One of the biggest reasons has been the improvement and emergence of training technology, such as power meters, GPS, and most especially training analysis software. With more data to analyze, we've even come up with metrics to assess training which didn't exist just a few years ago. When training is better analyzed, and mistakes, plateaus or injuries are avoided, training becomes more consistent and new higher performance levels are achieved.

Talent will get you far, but attention to the details of training will get you to your potential. The metrics provide the details of your training.

One of those metrics which has emerged in the recent past is Efficiency Factor, (EF). EF is simply the watts produced per beat of heart per minute, or EF = Watts/HR. So if you can produce 200 watts at 100 bpm, your EF is 2.0.

This metric does an excellent job at assessing aerobic conditioning, especially if you use your HR monitor with your power meter. If you begin the aerobic base-building phase of your training with some easy rides, by the end of the phase you should see the power you can produce at easy, aerobic efforts, increase. Or you should see that for the same power output, your HR is lower.

This time of year is perfect for tracking your EF, and seeing if you're improving your aerobic efficiency. It gives you something to judge the quality of your training, build your confidence with, and get some satisfaction from all the effort you put in through the winter.

This metric isn't very reliable for assessing training on hard rides, such as group rides with attacks, or big climbs, hill repeats, etc. You will have long recovery periods, sitting in, attacks of high output, etc. These have too much variance in a workout to really give you a consistent stimulus to base any inferences on of EF for the effort.

How do you assess this?
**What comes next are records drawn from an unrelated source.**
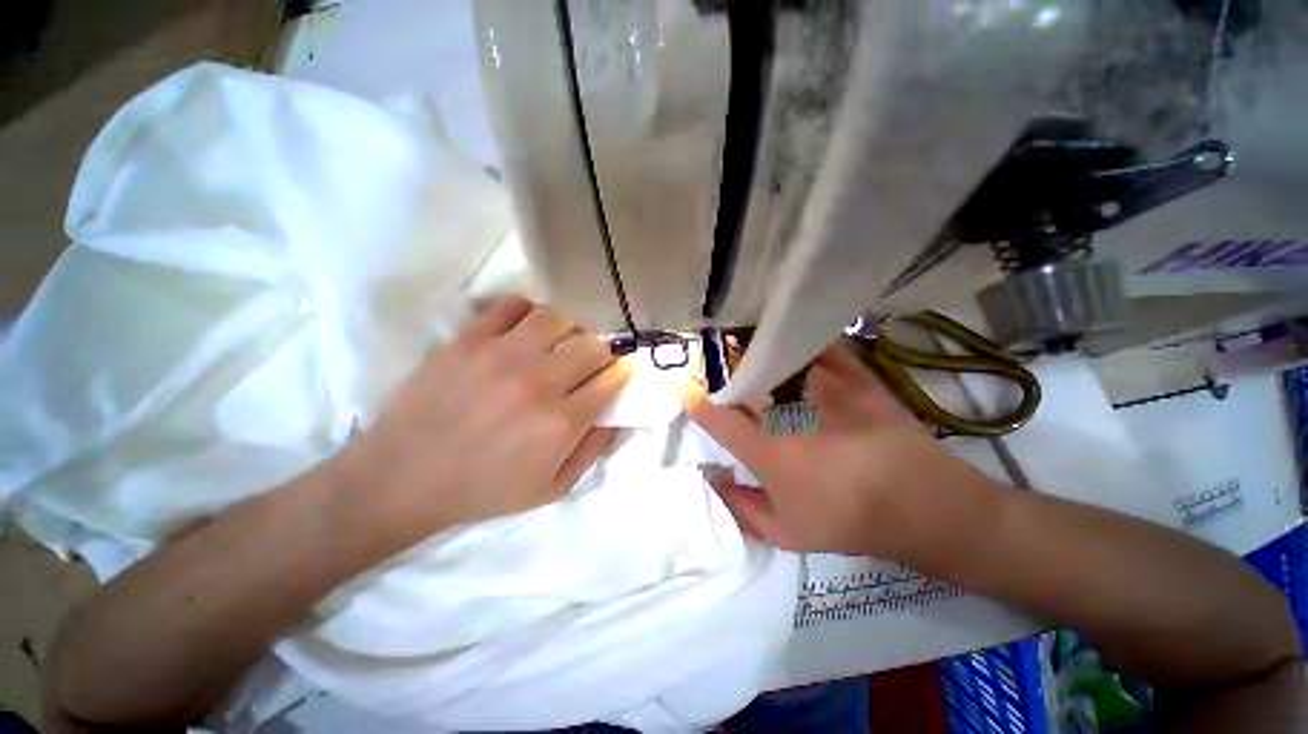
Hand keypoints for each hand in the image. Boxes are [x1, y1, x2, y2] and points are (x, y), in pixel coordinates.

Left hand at [333, 296, 632, 548]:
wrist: (402, 479)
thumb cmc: (484, 490)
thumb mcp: (552, 488)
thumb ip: (593, 450)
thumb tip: (616, 413)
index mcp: (561, 423)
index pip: (612, 378)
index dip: (624, 370)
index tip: (624, 368)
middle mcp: (538, 383)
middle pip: (593, 343)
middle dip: (602, 350)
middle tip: (592, 358)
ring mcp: (501, 356)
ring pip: (558, 317)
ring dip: (568, 327)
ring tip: (560, 341)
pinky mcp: (468, 340)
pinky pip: (512, 305)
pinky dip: (528, 311)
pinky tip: (526, 329)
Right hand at [682, 344, 1000, 559]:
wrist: (925, 506)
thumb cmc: (848, 522)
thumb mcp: (786, 534)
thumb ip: (740, 508)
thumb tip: (712, 480)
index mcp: (767, 451)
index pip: (716, 416)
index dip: (694, 398)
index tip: (683, 385)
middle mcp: (788, 414)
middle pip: (742, 378)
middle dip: (718, 364)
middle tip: (708, 355)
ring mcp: (824, 390)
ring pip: (775, 356)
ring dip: (751, 345)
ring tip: (738, 337)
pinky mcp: (855, 377)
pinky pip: (820, 347)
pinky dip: (799, 338)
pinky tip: (787, 333)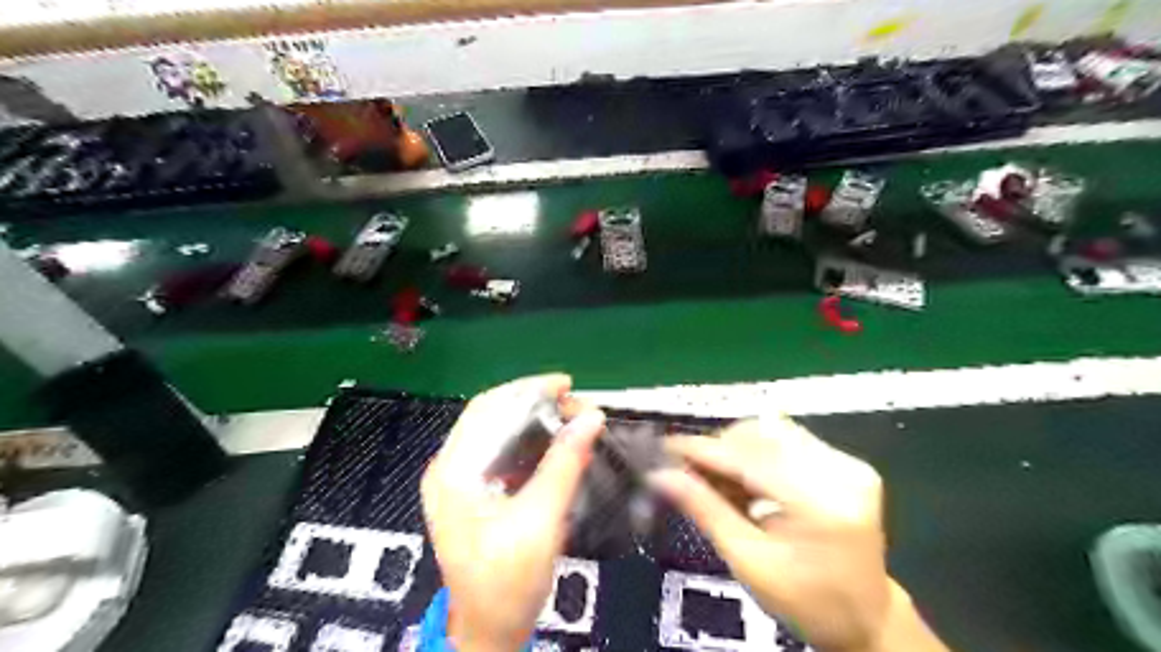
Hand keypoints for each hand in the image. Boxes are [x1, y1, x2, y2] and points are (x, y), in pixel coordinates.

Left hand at [419, 374, 603, 650]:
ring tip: (572, 421)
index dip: (528, 389)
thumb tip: (591, 417)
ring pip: (499, 432)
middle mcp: (450, 469)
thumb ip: (564, 464)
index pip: (487, 408)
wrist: (489, 633)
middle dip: (535, 404)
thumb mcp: (540, 521)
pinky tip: (556, 446)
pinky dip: (530, 444)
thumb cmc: (507, 583)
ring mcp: (460, 482)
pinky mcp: (474, 494)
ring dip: (535, 422)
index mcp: (453, 472)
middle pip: (491, 416)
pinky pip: (502, 453)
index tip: (567, 385)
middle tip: (576, 405)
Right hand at [650, 419, 946, 650]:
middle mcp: (841, 472)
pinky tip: (745, 476)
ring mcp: (848, 464)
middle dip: (719, 448)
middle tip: (688, 469)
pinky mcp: (847, 463)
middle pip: (762, 435)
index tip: (664, 448)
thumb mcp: (748, 561)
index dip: (702, 450)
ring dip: (736, 447)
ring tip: (716, 476)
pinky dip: (758, 452)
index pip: (749, 460)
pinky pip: (788, 440)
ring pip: (773, 431)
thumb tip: (660, 474)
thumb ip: (705, 509)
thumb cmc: (804, 601)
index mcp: (821, 503)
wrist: (867, 619)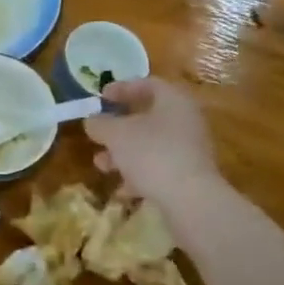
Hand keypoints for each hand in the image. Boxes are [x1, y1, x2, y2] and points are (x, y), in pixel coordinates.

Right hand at [84, 77, 226, 210]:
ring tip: (102, 165)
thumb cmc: (151, 153)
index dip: (121, 88)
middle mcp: (186, 121)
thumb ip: (100, 123)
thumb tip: (92, 121)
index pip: (147, 84)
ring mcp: (190, 150)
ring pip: (151, 145)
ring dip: (124, 153)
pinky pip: (159, 167)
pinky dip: (139, 174)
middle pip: (148, 117)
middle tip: (98, 133)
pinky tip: (122, 189)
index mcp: (173, 101)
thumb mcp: (116, 134)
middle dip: (118, 127)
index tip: (100, 97)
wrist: (191, 201)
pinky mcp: (190, 176)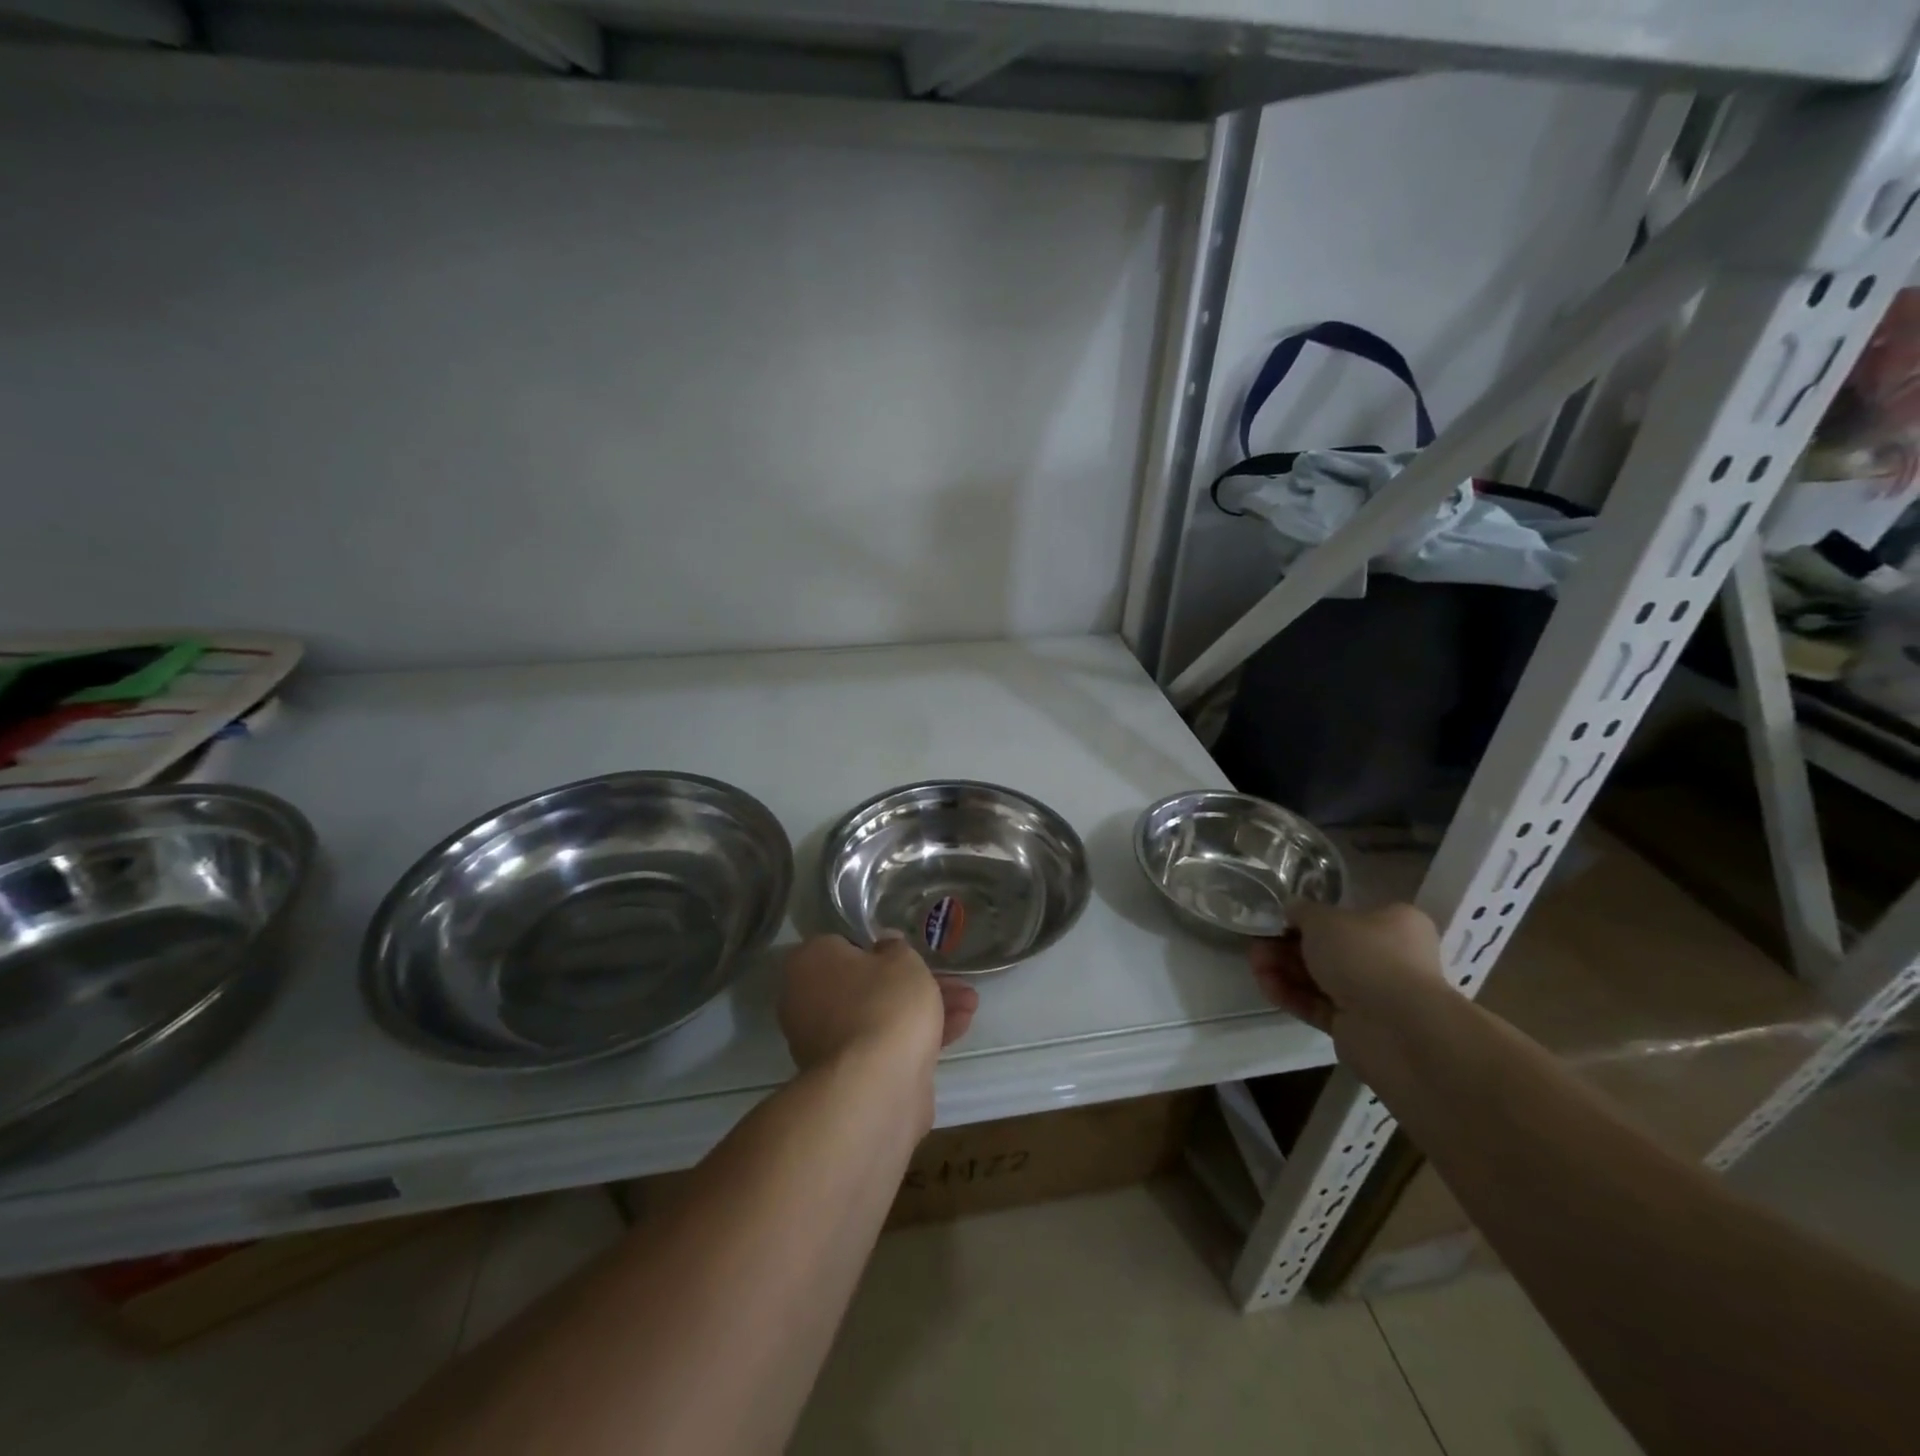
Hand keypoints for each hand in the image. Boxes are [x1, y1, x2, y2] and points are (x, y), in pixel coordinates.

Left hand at [777, 933, 978, 1077]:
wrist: (876, 1087)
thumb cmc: (885, 1004)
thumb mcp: (902, 960)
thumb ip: (896, 948)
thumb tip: (884, 946)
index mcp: (809, 962)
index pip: (844, 945)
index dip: (880, 947)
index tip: (908, 952)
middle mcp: (807, 1001)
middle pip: (868, 984)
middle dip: (914, 984)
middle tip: (953, 980)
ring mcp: (826, 1042)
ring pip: (880, 1015)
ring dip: (924, 1009)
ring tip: (970, 1004)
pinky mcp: (849, 1074)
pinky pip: (884, 1044)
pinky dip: (916, 1036)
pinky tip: (958, 1029)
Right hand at [1249, 901, 1443, 1033]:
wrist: (1395, 1026)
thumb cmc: (1365, 955)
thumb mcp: (1324, 918)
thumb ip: (1302, 911)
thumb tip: (1291, 909)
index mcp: (1394, 924)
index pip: (1346, 916)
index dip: (1308, 918)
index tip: (1279, 920)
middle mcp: (1389, 958)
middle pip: (1328, 949)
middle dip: (1287, 947)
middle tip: (1257, 945)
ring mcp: (1373, 995)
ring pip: (1320, 978)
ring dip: (1284, 970)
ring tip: (1254, 965)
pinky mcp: (1356, 1026)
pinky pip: (1318, 1005)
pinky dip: (1291, 995)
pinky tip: (1265, 986)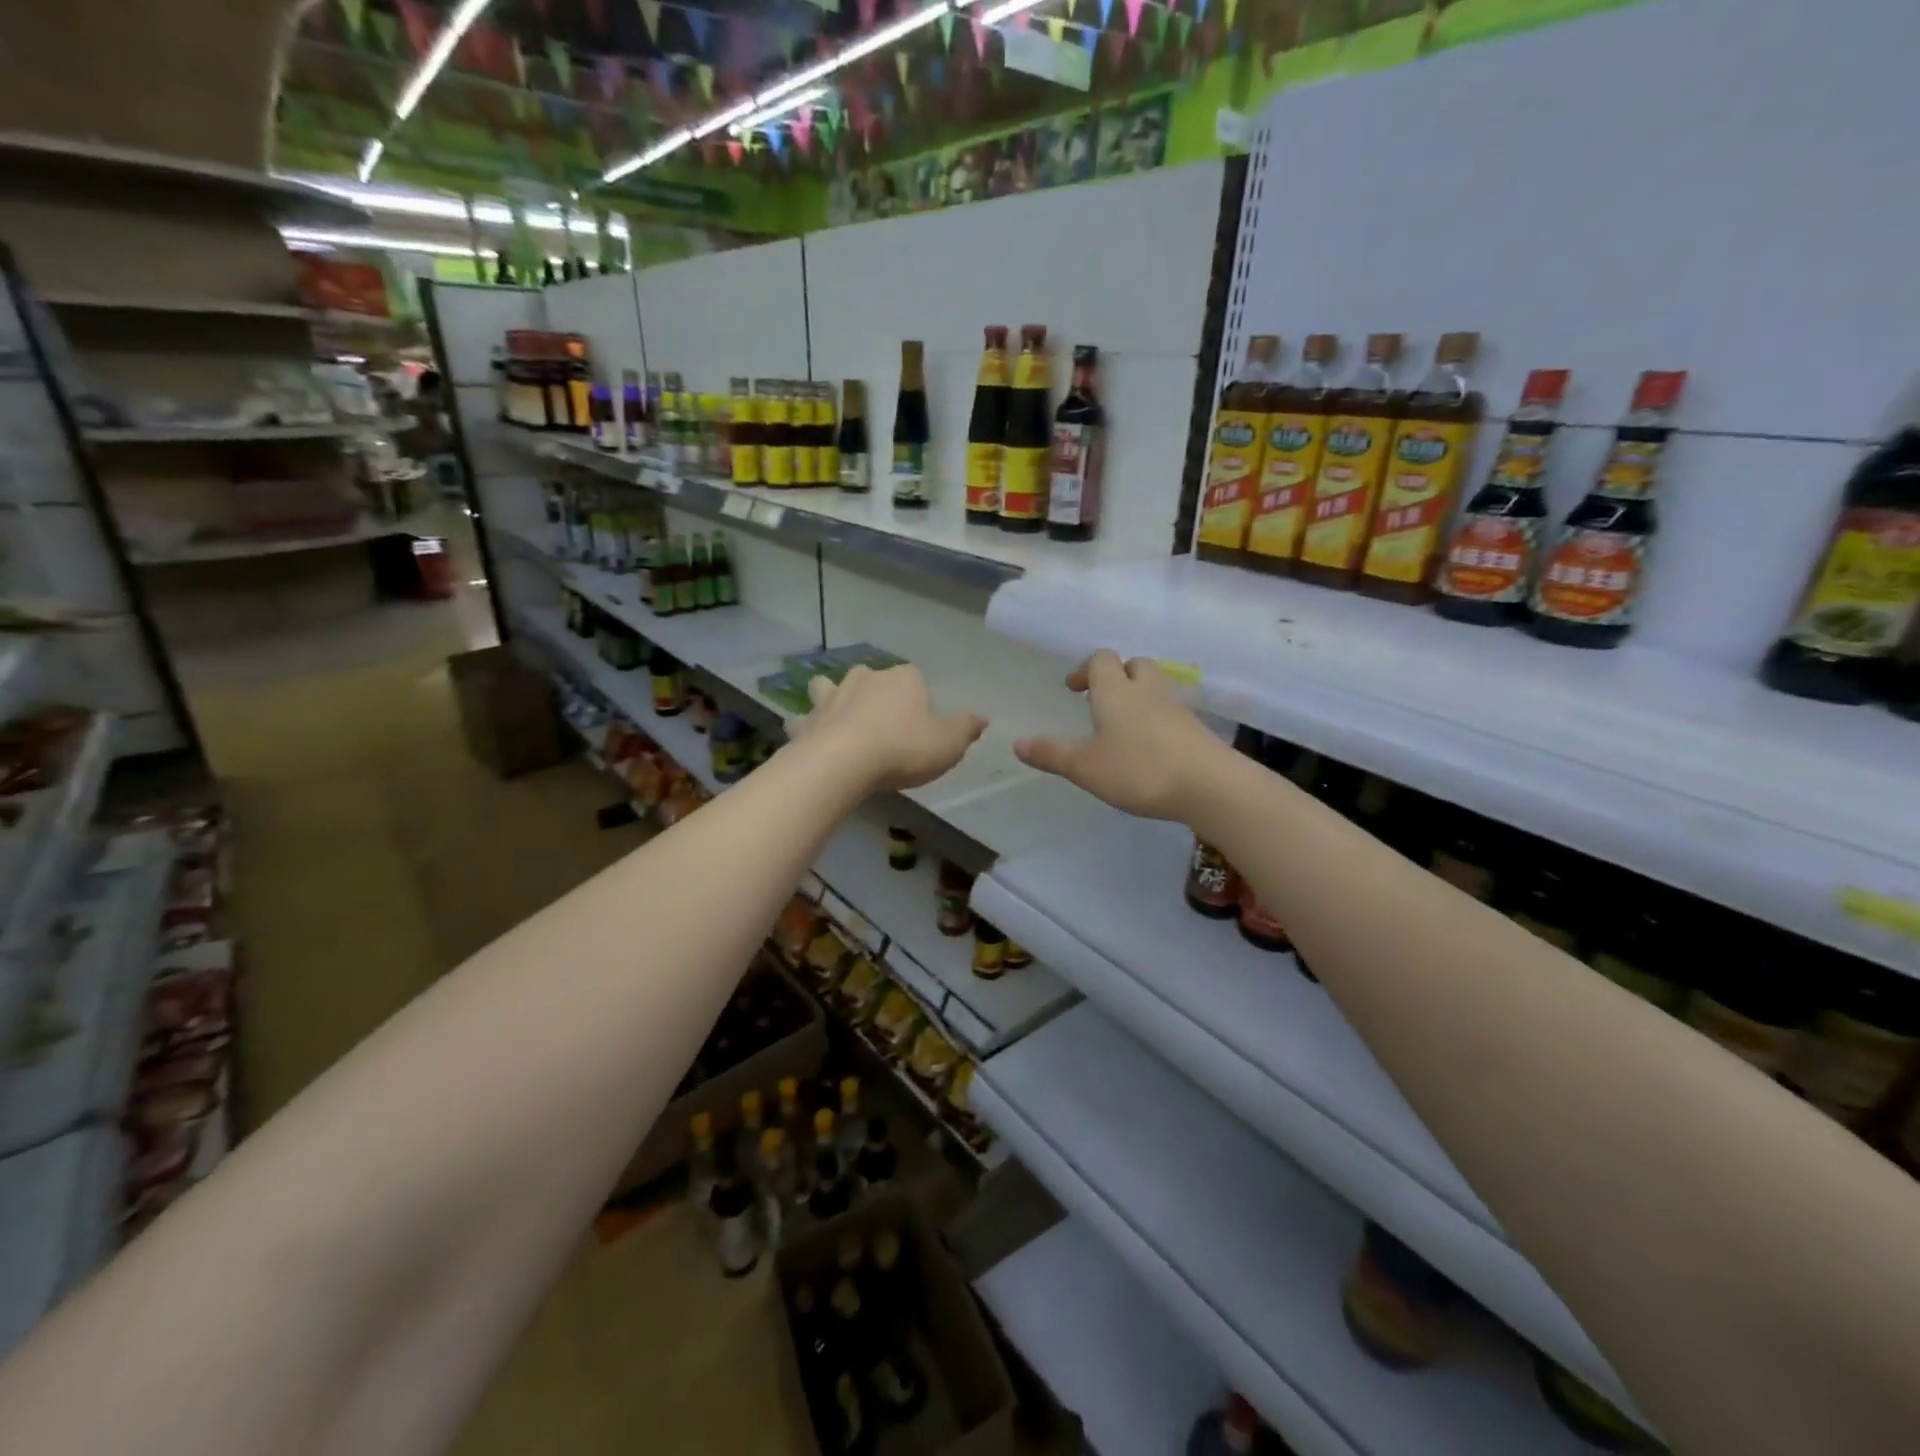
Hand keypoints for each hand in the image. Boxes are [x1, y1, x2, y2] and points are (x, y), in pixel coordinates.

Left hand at [790, 664, 987, 793]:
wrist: (843, 764)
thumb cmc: (902, 750)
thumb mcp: (948, 744)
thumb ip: (966, 728)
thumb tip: (983, 717)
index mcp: (903, 678)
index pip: (916, 679)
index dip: (919, 700)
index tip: (921, 725)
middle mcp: (866, 678)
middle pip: (873, 679)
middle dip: (876, 695)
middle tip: (884, 726)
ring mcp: (832, 696)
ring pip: (830, 688)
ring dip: (834, 698)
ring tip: (840, 718)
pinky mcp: (808, 720)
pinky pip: (805, 719)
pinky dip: (807, 725)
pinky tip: (809, 736)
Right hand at [1014, 650, 1224, 820]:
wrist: (1209, 786)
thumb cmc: (1139, 770)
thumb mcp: (1085, 767)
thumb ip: (1052, 754)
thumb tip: (1017, 743)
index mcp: (1115, 691)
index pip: (1101, 659)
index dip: (1085, 669)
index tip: (1073, 689)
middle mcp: (1146, 691)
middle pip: (1135, 664)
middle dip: (1117, 675)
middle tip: (1100, 701)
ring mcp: (1176, 708)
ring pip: (1155, 687)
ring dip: (1138, 696)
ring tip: (1122, 727)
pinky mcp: (1196, 729)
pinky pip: (1171, 712)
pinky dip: (1157, 720)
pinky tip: (1149, 748)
TrainingPeaks will do it for you, just click on the "Map & Graph" button for your workout, and it comes up in the metrics on the right. (See example below).

(Click on image to enlarge)

Start tracking this metric now, and get your aerobic base strong for 2013!

Coach Vance

1 comment:

Michael Auchenberg said...

to use the EF better, it would be great if you could provide some reference values for bad, god abd.excelent EF values m what to.aim for..

for example: how high a EF is seen on pro triatletes during a well excecuted base period and is that EF normally precerved taper?